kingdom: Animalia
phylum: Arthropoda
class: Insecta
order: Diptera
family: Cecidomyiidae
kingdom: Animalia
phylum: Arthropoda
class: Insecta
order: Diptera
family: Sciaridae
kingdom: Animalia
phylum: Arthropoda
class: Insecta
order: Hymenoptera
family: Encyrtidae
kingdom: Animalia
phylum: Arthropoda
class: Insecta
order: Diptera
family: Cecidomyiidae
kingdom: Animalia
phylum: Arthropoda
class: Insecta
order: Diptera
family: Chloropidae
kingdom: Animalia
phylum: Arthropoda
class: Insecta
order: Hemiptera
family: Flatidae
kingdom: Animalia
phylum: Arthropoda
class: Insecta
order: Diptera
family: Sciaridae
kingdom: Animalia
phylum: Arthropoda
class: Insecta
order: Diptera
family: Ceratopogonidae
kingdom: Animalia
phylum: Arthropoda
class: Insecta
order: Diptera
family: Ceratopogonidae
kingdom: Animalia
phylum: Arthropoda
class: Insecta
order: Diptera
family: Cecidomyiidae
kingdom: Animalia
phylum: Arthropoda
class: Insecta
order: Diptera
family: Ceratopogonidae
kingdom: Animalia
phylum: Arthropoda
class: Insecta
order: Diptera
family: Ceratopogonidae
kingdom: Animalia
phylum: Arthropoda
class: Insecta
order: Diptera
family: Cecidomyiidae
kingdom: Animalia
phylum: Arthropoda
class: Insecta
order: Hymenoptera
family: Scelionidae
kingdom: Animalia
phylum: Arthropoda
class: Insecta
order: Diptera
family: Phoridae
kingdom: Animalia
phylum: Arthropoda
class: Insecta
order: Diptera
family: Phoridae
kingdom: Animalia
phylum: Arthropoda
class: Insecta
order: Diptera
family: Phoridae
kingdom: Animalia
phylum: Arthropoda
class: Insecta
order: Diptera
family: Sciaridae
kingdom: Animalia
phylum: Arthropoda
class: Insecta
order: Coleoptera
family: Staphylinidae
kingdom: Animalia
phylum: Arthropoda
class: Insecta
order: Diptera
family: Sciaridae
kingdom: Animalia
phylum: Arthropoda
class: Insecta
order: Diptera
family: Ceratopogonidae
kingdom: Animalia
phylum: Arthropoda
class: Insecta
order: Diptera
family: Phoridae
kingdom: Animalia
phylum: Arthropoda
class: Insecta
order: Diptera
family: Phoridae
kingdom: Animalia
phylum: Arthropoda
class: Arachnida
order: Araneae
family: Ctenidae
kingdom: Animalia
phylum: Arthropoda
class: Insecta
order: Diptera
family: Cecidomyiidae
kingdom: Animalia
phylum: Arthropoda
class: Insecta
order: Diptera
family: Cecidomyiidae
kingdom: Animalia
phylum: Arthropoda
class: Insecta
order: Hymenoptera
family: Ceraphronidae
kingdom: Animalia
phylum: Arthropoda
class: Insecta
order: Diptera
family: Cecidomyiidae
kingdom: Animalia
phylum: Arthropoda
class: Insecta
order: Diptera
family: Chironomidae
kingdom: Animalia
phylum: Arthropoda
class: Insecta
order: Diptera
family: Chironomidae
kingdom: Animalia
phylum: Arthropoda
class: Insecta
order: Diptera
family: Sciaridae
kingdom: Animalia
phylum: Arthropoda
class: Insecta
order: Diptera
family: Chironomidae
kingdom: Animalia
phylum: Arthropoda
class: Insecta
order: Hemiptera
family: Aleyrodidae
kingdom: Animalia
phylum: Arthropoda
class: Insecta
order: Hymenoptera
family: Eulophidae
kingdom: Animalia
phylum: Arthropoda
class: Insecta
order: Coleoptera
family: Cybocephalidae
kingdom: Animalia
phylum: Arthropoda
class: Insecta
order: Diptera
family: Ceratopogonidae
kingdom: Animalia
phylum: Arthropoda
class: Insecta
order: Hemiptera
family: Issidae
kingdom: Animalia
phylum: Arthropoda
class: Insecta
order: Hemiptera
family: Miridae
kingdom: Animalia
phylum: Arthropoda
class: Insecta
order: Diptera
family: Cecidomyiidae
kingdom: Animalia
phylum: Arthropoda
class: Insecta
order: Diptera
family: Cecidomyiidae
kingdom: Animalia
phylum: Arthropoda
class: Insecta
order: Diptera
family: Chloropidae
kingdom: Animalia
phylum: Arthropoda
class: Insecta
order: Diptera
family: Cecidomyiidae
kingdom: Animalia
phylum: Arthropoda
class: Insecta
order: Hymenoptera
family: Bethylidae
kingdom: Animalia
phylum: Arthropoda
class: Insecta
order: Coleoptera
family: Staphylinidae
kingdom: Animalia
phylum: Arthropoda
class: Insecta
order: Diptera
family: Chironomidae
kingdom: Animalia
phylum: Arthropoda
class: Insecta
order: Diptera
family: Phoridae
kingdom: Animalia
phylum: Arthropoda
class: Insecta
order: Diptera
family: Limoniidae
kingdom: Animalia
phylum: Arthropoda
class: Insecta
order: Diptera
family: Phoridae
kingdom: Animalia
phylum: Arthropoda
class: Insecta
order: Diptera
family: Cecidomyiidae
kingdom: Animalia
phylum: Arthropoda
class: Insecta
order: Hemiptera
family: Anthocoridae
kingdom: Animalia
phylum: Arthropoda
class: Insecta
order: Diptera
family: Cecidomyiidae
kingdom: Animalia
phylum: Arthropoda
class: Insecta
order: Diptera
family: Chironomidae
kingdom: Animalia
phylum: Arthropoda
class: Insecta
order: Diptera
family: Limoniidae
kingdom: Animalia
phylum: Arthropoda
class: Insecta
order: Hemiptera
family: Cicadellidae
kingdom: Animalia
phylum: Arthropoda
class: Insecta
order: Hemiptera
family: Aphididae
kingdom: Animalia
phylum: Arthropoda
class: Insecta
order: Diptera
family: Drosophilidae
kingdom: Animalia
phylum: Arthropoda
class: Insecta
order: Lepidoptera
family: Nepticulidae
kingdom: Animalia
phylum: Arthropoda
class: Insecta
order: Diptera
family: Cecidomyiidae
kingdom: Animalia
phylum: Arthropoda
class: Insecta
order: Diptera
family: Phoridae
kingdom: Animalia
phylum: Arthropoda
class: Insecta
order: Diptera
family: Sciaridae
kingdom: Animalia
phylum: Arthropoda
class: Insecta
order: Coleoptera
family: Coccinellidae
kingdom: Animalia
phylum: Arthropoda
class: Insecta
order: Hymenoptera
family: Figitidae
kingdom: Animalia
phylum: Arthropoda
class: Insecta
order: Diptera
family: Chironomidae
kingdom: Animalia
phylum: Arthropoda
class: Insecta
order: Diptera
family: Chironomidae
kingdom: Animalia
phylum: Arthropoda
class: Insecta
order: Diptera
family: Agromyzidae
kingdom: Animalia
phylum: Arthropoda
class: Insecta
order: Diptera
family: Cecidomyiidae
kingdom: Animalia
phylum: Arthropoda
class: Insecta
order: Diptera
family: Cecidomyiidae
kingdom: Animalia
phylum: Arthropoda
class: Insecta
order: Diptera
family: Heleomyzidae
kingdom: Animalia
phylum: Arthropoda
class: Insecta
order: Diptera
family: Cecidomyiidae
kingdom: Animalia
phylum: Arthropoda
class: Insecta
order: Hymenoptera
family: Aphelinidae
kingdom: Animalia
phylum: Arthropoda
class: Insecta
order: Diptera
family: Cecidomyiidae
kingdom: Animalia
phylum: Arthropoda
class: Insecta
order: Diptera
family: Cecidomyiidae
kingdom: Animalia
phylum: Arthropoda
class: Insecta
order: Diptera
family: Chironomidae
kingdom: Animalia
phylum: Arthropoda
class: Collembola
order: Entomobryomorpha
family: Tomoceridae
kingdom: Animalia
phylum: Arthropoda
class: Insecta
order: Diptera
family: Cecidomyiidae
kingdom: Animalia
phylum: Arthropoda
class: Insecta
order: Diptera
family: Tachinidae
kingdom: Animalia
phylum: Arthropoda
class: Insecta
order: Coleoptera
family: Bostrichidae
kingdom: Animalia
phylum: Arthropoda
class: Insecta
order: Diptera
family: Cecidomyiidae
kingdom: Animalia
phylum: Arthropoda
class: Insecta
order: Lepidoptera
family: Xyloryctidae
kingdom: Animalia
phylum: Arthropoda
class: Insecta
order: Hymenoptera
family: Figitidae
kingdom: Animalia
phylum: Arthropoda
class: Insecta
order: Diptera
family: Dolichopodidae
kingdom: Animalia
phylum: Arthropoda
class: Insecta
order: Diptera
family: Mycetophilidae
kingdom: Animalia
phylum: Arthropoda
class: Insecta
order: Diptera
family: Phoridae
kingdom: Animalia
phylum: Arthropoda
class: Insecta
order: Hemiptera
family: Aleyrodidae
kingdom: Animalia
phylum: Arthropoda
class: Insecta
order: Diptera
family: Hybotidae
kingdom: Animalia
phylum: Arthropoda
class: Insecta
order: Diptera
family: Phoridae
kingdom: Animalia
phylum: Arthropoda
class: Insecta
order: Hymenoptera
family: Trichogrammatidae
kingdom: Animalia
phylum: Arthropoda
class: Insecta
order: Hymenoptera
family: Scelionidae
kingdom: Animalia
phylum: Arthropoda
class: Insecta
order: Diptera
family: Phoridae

- Challenge -
Copy out the lines verbatim, from the line containing "family: Heleomyzidae" through the line containing "order: Entomobryomorpha", inclusive of both.

- Correct output -
family: Heleomyzidae
kingdom: Animalia
phylum: Arthropoda
class: Insecta
order: Diptera
family: Cecidomyiidae
kingdom: Animalia
phylum: Arthropoda
class: Insecta
order: Hymenoptera
family: Aphelinidae
kingdom: Animalia
phylum: Arthropoda
class: Insecta
order: Diptera
family: Cecidomyiidae
kingdom: Animalia
phylum: Arthropoda
class: Insecta
order: Diptera
family: Cecidomyiidae
kingdom: Animalia
phylum: Arthropoda
class: Insecta
order: Diptera
family: Chironomidae
kingdom: Animalia
phylum: Arthropoda
class: Collembola
order: Entomobryomorpha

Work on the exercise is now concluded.